Available data
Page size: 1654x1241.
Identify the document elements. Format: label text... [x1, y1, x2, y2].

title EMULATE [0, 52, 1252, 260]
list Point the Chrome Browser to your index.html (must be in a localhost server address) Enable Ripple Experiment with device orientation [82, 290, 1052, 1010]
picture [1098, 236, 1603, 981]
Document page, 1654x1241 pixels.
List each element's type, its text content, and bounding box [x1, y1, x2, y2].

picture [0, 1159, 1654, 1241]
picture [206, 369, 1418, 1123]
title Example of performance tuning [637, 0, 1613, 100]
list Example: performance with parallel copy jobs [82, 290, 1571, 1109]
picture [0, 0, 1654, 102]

Stated task
Rewrite the records above, replacing "bounding box" with "enclosing rectangle" and keeping everything else the same.

Solution to this exercise
Page size: 1654x1241.
Identify the document elements. Format: label text... [x1, y1, x2, y2].

title EMULATE [0, 52, 1252, 260]
list Point the Chrome Browser to your index.html (must be in a localhost server address) Enable Ripple Experiment with device orientation [82, 290, 1052, 1010]
picture [1098, 236, 1603, 981]
Document page, 1654x1241 pixels.
List each element's type, its text content, and enclosing rectangle [x1, y1, x2, y2].

picture [0, 1159, 1654, 1241]
picture [206, 369, 1418, 1123]
title Example of performance tuning [637, 0, 1613, 100]
list Example: performance with parallel copy jobs [82, 290, 1571, 1109]
picture [0, 0, 1654, 102]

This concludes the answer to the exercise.